## Selected extract
___

The German Football Association (DFB) said it had been informed by UEFA that a review of the matter had been halted and a spokesperson said the Germans "will not face disciplinary measures".

"The armband has been assessed as a team symbol for diversity and thus for a 'good cause'," the DFB said on Twitter.

Normally, the captains of each team at the European Championship are obliged to wear a standard armband issued by UEFA.

Neuer will wear the rainbow armband for Wednesday's game against Hungary in Munich, which the Germans must win to be sure of reaching the last 16.

Goretzka said the armband should never have been an issue.

"There are rules and guidelines at UEFA and the DFB, sport should not be exploited, that is important and right," Goretzka said.

"However, it would have been absurd if we had to apologise for it (the armband), as it is clear what that stands for."

Former Germany midfielder Thomas Hitzlsperger, who came out as gay after retiring in 2013 and is now head of sport at VfB Stuttgart, was unimpressed that UEFA had even looking into the armband matter.

"Come on, @UEFA @EURO2020 - you can not be serious?!" Hitzlsperger tweeted on Sunday.

On Sunday, German FA spokesman Jens Grittner said that Neuer would not have stopped wearing the rainbow armband even if UEFA opted to punish the Germans.

___

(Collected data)
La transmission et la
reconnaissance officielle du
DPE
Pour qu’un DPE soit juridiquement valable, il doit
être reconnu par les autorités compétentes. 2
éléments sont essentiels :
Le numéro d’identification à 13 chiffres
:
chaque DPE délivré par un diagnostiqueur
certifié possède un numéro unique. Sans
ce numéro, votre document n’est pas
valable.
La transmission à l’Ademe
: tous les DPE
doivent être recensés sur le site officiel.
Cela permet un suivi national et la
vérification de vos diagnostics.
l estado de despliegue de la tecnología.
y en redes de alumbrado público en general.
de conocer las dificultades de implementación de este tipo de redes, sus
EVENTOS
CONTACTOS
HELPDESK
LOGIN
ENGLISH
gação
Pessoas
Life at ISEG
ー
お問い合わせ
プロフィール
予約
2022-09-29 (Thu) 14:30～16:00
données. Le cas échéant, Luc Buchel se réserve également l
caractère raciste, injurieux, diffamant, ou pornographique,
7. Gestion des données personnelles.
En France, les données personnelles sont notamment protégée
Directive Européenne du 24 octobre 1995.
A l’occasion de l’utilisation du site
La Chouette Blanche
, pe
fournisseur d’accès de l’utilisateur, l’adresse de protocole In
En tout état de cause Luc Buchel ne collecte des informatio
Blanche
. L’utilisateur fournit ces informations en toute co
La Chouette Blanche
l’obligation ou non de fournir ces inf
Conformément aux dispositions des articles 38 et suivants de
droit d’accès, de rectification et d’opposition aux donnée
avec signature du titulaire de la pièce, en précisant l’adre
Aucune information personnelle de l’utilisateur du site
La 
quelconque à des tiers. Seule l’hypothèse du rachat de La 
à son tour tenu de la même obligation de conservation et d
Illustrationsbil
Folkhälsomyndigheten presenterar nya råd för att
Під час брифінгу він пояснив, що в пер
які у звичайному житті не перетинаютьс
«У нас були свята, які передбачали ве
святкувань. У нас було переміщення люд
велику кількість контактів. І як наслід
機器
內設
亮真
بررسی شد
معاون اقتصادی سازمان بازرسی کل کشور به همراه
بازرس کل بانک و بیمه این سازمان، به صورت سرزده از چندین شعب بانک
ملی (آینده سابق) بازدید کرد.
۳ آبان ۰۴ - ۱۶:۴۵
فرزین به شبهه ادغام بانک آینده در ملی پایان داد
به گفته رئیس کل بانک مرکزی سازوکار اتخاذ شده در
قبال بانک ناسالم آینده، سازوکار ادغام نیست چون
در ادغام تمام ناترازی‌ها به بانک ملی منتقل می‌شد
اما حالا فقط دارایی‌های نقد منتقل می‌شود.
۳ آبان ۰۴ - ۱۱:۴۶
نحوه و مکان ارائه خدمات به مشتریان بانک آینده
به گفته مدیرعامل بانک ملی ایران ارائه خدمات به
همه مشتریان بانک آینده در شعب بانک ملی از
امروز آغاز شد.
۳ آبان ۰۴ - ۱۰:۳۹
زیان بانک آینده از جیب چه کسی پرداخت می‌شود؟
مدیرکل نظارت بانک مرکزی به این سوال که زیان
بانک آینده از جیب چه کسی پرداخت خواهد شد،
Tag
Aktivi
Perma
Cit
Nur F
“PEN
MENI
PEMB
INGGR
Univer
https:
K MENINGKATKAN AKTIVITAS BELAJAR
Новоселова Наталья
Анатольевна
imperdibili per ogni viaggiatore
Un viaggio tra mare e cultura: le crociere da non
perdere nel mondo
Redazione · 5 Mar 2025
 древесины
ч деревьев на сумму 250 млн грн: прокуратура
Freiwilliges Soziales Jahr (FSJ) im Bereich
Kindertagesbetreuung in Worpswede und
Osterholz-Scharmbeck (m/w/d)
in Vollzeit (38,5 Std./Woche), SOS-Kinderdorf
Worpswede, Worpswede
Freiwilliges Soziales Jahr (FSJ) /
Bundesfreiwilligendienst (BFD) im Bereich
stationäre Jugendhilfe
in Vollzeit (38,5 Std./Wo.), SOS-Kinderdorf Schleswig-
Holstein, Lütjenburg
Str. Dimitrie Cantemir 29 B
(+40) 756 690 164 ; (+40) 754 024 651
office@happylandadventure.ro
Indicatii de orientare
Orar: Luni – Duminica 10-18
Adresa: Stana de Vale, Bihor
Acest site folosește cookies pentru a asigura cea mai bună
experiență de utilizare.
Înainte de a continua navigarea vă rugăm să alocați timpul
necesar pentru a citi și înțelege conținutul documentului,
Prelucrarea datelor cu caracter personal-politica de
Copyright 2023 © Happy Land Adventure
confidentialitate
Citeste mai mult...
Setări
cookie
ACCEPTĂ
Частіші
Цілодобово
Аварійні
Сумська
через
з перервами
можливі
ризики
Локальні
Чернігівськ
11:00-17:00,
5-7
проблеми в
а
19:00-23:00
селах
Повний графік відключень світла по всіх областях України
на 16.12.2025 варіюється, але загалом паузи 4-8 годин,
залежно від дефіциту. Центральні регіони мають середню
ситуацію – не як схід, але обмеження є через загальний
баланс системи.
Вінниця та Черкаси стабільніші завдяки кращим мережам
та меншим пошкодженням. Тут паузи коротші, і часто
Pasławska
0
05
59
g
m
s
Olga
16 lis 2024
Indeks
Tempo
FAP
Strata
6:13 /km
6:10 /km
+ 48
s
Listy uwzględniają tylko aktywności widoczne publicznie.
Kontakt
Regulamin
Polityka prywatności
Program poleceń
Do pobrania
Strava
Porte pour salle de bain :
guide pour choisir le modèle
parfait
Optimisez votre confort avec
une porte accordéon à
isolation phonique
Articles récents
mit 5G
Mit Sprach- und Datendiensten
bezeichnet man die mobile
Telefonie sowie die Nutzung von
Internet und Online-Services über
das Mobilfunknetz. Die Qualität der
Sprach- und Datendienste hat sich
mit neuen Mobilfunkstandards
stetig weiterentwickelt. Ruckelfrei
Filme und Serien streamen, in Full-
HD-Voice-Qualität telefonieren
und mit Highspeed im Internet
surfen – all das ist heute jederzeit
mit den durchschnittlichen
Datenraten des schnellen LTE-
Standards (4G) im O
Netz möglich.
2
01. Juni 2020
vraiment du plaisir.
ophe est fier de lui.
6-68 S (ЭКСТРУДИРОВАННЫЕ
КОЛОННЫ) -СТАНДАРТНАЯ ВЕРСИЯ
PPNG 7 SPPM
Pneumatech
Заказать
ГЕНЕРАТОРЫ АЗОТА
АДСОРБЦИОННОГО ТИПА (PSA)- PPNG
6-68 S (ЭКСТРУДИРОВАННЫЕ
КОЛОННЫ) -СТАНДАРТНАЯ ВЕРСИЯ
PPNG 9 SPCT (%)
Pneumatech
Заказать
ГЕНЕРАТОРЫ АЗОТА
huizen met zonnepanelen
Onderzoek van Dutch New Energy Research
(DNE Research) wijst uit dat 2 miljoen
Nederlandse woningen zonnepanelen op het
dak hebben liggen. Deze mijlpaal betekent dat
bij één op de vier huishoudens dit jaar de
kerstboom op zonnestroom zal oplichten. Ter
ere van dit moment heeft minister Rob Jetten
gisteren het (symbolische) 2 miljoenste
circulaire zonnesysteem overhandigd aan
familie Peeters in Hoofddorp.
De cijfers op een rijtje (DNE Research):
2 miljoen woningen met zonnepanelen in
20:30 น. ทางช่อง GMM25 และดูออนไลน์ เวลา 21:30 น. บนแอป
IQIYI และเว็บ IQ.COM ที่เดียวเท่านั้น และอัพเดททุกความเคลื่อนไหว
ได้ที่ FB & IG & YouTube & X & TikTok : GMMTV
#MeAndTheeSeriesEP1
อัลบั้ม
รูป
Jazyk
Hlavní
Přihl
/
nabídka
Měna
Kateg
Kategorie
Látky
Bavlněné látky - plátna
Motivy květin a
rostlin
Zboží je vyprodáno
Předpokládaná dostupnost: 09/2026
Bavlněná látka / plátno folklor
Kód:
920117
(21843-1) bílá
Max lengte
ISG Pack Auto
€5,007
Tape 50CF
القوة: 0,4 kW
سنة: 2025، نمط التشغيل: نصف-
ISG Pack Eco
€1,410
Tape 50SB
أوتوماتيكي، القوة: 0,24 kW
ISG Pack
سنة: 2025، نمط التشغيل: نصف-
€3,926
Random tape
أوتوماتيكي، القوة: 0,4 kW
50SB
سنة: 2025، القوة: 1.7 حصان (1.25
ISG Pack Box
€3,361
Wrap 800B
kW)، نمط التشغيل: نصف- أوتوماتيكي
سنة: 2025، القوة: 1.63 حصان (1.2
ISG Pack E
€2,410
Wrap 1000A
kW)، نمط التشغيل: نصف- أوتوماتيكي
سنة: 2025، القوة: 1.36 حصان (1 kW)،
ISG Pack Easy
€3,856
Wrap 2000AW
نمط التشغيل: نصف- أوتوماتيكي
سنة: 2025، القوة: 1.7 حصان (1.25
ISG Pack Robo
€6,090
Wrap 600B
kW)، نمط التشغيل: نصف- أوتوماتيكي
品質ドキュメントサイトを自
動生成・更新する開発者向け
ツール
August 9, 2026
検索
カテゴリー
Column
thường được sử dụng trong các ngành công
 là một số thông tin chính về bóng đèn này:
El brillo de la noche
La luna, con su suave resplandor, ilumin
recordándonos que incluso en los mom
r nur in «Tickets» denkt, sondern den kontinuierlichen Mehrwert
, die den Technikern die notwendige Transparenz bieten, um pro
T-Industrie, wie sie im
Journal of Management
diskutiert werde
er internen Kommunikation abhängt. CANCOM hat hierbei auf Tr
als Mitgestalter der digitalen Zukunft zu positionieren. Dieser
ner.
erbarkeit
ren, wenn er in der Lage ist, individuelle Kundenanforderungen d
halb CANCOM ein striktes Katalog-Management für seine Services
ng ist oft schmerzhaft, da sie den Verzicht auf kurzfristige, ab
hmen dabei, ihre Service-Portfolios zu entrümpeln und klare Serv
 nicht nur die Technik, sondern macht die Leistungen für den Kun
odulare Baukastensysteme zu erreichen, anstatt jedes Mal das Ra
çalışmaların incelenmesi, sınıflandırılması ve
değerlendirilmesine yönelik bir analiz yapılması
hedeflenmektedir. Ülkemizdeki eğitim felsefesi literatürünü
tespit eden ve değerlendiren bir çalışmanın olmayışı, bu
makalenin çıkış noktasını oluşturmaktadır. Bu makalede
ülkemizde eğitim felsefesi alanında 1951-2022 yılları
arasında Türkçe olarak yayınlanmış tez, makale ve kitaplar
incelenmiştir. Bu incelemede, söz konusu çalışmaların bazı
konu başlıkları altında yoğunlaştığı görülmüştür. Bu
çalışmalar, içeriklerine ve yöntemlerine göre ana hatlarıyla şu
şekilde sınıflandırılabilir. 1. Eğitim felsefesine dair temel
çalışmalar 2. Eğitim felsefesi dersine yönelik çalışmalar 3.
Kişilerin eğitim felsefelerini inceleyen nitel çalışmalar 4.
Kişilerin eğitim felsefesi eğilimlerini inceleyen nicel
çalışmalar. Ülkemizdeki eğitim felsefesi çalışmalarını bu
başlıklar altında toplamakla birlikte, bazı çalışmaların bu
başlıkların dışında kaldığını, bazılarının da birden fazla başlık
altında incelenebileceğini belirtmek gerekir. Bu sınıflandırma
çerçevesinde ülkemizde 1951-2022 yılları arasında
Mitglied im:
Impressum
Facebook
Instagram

___

## Brief A
Rewrite the entries from the first line through the line containing "données. Le cas", inclusive, swapping "transmission" for "communication" and leaving everything else unchanged.
## Brief B
Carry the article about Neuer's rainbow armband forward from its final sentence.
These entries have no connection to the article about the rainbow armband.

## Task response A
La communication et la
reconnaissance officielle du
DPE
Pour qu’un DPE soit juridiquement valable, il doit
être reconnu par les autorités compétentes. 2
éléments sont essentiels :
Le numéro d’identification à 13 chiffres
:
chaque DPE délivré par un diagnostiqueur
certifié possède un numéro unique. Sans
ce numéro, votre document n’est pas
valable.
La communication à l’Ademe
: tous les DPE
doivent être recensés sur le site officiel.
Cela permet un suivi national et la
vérification de vos diagnostics.
l estado de despliegue de la tecnología.
y en redes de alumbrado público en general.
de conocer las dificultades de implementación de este tipo de redes, sus
EVENTOS
CONTACTOS
HELPDESK
LOGIN
ENGLISH
gação
Pessoas
Life at ISEG
ー
お問い合わせ
プロフィール
予約
2022-09-29 (Thu) 14:30～16:00
données. Le cas échéant, Luc Buchel se réserve également l

## Task response B
"Manuel Neuer has been wearing the rainbow armband since a friendly against Latvia on 7 June as a sign and clear commitment of the whole team for diversity, openness, tolerance and against hate and exclusion."

Munich city officials want to ask UEFA for permission to light the Allianz Arena stadium's translucent cover in rainbow colours to make a statement to Viktor Orban's right-wing Hungarian government.

Orban's government recently passed a law banning the "promotion" of homosexuality to minors.

Bavarian's state premier Markus Soeder backed Reiter, saying Monday it "would send a very good signal if the rainbow colors were shining as a signal for freedom in our society".

However, Grittner said Monday that the DFB want to see the Allianz Arena lit up in rainbow colours, just not necessarily on Wednesday's match day.

He suggested "postponing the initiative to early July", to coincide with July's gay pride week in Munich.